Amble in the horse

The so-called "easy" gaits are generally four-beat and derived from the walk, but are faster, with support alternately on one and two legs, instead of two and three. Some horses amble with fairly even spacing between footfalls, and the horse illustrated below appears from the number of frames at each stride to be close to this. Footfall sequence is right hind, right front, left hind, left front. I believe all of the easy gaits - amble, running walk, foxtrot, rack, tolt, paso fino, etc. - have this same footfall sequence. However, some are evenly spaced and some verge more toward a pace (right hind followed immediately by right front, pause, left hind followed immediately by left front) while I think others lean more toward a trot (right front followed immediately by left rear, pause, left front followed immediately by right rear.) Differences also occur in the degree of collection, which affects the weight distribution between the front and the rear. Although the easy gaits are more comfortable to the rider than a sitting trot, and hence were gratly favored by riders from the Romans down to colonial Americans, I have to say that I found a tolt a good deal less comfortable than a posting trot.
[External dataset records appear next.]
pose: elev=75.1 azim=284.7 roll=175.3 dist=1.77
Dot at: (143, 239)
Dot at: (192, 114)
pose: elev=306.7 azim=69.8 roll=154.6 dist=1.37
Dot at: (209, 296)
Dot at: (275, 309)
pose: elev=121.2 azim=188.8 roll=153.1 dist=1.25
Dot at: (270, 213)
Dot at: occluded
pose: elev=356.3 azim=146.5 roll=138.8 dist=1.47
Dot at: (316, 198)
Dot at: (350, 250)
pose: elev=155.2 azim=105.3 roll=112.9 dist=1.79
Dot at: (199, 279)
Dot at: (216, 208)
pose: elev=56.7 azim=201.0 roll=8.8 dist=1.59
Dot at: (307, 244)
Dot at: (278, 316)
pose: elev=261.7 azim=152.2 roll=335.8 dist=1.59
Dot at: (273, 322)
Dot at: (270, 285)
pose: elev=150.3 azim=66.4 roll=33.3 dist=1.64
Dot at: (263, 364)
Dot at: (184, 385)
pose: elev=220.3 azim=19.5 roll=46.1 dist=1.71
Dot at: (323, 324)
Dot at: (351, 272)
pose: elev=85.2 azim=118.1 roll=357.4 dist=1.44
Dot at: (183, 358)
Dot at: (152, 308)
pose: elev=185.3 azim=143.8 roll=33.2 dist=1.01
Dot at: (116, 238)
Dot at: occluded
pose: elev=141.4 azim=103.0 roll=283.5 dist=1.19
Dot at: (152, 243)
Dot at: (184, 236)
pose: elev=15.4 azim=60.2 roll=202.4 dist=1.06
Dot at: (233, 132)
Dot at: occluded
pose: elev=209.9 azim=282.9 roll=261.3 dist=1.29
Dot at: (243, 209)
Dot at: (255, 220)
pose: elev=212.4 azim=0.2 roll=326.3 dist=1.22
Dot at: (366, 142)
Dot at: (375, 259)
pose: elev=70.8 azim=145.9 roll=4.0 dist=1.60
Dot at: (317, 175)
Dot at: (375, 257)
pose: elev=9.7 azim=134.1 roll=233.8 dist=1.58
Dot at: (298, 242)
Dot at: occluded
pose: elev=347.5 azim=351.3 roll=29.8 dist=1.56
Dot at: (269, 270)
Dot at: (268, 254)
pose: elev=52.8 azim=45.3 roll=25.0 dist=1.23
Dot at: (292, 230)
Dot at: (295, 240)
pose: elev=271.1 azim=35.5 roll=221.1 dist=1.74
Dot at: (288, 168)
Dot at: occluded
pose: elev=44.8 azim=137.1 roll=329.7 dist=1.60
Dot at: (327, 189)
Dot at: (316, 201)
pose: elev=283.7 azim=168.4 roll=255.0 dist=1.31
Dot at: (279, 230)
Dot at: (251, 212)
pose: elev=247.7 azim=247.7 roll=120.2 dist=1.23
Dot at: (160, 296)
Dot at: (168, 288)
The easy gaits also create problems in riding with other horses, as their speed generally falls between a walk and a trot.

Many of the breeds which are capable of the easy gaits are natural pacers when moved at a trotting speed. They generally need some training to do the easy gaits rather than moving out at a pace.

The photographs shown were filled in because the horse did not contrast adequately with the background. There are small dots next to the right feet.

Left: 2-leg support, right hind and left fore. Center: 1-leg support, weight on right hind. Right: weight on right hind, right fore about to touch down.

Left: 2-leg support, right lateral. Center and right, weight primarily on right fore. Note that the lack of flexion of the rear pasterns indicates that neither rear leg is carrying significant weight. Right photo shows transition to 2-leg diagonal support phase

Left: transition to 1-leg support, with weight on the left rear. Center and right: Lateral 2-leg support. The two left legs are carrying the weight.

Left: 1-leg support, left front carrying the weight. Right: diagonal 2-leg support, with right hind and left fore carrying the weight.